## REQUIRED ACTION
In the home-brewing thread, what IBU rating does the bottle of 4 Pines Pale Ale list?

## DOCUMENT TEXT
You say Coopers kits have it, which implies you've made beer with other kits and these DON'T have this background flavour you're pointing out. Correct? Or have you only done Coopers?


----------



## TheBigD (30/7/15)

My advice would be to try a different brand, Id highly recommend the ESB 3kg all in one kits you can actually see the late hop addition still in the goo as you poor them out and they come with quality dry yeast as well usually USO5 or similar . I've made a couple and believe they are far superior to the coopers kits I've made to date. Im currently drinking the aussie draught and about to put down an American PA. The draught it very session able and inoffensive as a basic kit with no additions much better the coopers APA that I did as a basic kit some time back.

The other thing to consider is are you aging your beer for long enough? 4 weeks minimum at room temp and 4 weeks at lagering temps I find I get the best results when kegging.


----------



## mosto (30/7/15)

Perhaps you don't have a very high bitterness threshold. I know I didn't when I started brewing. I was a standard Carlton Draught / Tooheys New drinker. I started trying different beers to get my head around different styles and flavours. One of the first craft beers I tried was 4 Pines Pale Ale, listed at 35 IBU on the bottle, it was far too bitter. Now my palate is more conditioned to hop bitterness. I recently knocked out my first IPA which was over 60 IBU and I was actually thinking it was lacking a little bitterness.

Perhaps try some different commercial examples of more bitter beers. Coopers Sparkling Ale (Red label), for example, is a more bitter than Coopers Pale Ale but has the malt backbone to support it and, IMO, is a more balanced beer than the Pale Ale. The Sierra Nevada Pale / Torpedo / Hop Harvest beers are another range that showed me how high IBU levels can be incorporated well into the flavour profile.


----------



## trustyrusty (30/7/15)

Thanks @mosto, you could be right...

## PROVIDED RECORDS
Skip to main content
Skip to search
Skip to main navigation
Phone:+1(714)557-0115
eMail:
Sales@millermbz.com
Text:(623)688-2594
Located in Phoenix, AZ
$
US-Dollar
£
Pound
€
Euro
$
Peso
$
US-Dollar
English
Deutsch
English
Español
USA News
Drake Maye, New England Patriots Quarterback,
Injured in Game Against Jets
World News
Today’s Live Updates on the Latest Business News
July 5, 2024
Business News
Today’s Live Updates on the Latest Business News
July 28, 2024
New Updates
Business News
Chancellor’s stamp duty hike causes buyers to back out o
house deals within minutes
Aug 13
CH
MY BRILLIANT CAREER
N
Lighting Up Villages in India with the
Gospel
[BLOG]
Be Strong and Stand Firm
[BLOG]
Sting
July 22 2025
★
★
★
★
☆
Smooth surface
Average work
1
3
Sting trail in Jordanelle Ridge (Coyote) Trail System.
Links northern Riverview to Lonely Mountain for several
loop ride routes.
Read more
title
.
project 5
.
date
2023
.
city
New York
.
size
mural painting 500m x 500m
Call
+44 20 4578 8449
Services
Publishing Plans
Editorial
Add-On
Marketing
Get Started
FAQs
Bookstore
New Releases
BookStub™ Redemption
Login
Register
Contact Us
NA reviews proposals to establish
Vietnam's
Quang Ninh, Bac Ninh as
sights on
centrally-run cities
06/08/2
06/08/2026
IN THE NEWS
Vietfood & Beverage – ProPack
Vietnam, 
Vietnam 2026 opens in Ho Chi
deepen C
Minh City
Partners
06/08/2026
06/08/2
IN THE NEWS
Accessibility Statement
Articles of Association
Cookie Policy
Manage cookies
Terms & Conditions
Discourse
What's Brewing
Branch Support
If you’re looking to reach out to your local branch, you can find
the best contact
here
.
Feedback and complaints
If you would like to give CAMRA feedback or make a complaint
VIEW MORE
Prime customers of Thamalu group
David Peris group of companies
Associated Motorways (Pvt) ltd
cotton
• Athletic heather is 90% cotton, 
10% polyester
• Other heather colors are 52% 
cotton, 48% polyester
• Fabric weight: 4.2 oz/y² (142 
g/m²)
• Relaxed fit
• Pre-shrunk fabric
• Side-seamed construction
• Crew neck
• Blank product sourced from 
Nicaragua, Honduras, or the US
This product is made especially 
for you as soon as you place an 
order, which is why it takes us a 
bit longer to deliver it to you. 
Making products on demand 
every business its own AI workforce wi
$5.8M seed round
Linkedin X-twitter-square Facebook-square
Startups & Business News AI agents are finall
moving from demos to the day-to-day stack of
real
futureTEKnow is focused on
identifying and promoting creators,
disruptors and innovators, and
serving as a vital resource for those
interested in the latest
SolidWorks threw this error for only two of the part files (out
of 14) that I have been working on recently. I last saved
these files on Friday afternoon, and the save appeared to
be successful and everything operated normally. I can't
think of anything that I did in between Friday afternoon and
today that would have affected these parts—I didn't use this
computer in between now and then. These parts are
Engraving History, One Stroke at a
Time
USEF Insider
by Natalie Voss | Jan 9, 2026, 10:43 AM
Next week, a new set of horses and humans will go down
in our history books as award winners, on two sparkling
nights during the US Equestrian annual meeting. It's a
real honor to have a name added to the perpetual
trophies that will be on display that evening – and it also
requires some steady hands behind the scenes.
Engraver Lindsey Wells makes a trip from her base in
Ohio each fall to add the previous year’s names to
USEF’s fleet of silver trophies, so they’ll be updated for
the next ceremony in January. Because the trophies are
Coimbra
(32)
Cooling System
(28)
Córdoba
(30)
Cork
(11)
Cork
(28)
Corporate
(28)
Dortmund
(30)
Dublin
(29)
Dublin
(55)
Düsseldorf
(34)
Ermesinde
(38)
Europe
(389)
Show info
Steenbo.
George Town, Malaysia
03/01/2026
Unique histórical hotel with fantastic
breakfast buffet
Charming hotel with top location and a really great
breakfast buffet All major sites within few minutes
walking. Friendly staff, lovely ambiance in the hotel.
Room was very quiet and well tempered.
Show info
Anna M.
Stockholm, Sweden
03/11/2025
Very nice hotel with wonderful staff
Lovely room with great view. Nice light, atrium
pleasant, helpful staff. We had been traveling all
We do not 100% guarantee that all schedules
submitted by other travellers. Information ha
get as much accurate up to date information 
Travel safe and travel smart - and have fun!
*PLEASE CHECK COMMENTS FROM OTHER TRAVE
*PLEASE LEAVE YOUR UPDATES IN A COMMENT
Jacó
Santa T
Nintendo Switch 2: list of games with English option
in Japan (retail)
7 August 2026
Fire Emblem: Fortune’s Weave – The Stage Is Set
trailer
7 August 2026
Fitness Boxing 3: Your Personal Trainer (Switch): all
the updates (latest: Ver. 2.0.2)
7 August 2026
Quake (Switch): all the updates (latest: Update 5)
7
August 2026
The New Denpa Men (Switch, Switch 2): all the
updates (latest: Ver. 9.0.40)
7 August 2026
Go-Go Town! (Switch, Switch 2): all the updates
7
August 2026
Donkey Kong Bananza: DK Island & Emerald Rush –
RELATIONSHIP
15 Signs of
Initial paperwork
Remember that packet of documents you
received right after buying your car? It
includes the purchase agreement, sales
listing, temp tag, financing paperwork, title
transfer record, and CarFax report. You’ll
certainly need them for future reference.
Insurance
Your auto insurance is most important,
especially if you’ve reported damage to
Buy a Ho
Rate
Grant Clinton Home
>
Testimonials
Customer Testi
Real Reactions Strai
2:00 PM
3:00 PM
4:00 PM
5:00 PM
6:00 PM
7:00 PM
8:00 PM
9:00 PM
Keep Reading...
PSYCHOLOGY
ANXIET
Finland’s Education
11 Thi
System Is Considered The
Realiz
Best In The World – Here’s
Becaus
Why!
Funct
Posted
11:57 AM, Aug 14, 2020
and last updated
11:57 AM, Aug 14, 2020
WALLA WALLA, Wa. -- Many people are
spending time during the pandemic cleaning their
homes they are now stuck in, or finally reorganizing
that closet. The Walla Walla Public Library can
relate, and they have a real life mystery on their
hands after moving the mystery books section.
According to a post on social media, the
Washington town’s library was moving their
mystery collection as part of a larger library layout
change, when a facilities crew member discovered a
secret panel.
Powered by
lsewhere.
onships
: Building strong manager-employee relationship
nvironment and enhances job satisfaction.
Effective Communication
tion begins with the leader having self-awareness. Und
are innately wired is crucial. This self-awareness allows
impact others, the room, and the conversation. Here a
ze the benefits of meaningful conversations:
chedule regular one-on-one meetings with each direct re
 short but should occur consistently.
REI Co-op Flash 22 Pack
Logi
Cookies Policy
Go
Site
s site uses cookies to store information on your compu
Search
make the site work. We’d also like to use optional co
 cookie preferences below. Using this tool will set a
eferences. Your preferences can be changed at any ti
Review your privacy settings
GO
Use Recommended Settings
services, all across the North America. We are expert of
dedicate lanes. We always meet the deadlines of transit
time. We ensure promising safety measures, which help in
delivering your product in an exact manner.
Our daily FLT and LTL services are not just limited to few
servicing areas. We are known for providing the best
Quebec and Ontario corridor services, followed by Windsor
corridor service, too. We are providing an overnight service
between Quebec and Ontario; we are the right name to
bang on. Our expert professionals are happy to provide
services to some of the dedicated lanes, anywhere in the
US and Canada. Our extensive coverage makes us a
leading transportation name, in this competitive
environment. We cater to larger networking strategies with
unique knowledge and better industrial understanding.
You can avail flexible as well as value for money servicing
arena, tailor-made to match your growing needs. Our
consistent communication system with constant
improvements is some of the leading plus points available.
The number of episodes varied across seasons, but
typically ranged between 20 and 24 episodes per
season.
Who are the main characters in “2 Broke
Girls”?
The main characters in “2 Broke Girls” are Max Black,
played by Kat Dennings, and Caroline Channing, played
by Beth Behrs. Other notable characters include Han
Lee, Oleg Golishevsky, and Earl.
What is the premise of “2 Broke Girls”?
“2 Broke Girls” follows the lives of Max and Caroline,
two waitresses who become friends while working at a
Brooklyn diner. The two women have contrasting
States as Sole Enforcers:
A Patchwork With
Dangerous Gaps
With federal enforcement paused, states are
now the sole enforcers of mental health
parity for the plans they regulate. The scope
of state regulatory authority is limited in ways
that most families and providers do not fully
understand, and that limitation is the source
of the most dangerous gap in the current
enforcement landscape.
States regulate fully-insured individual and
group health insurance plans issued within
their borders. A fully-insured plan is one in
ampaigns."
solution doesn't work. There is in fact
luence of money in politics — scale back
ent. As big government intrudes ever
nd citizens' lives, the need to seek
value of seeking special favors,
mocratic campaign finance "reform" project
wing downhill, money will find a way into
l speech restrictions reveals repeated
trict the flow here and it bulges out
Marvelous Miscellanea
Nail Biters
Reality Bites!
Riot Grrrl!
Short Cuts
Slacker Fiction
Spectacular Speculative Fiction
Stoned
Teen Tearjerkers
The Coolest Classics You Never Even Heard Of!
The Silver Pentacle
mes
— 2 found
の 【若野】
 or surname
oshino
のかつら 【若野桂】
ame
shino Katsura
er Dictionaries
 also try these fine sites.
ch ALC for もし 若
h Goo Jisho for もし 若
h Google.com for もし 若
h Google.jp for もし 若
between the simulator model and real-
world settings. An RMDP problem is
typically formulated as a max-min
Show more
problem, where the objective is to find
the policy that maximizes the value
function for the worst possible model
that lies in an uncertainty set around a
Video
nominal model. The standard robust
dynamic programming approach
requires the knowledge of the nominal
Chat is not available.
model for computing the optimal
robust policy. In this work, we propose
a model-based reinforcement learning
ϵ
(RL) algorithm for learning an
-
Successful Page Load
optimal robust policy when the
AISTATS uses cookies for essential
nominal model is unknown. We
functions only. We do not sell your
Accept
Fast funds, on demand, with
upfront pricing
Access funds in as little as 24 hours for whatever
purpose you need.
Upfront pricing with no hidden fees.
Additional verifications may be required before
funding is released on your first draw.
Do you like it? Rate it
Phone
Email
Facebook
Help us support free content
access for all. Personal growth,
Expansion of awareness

## RESULT FOR THIS EXERCISE
35 IBU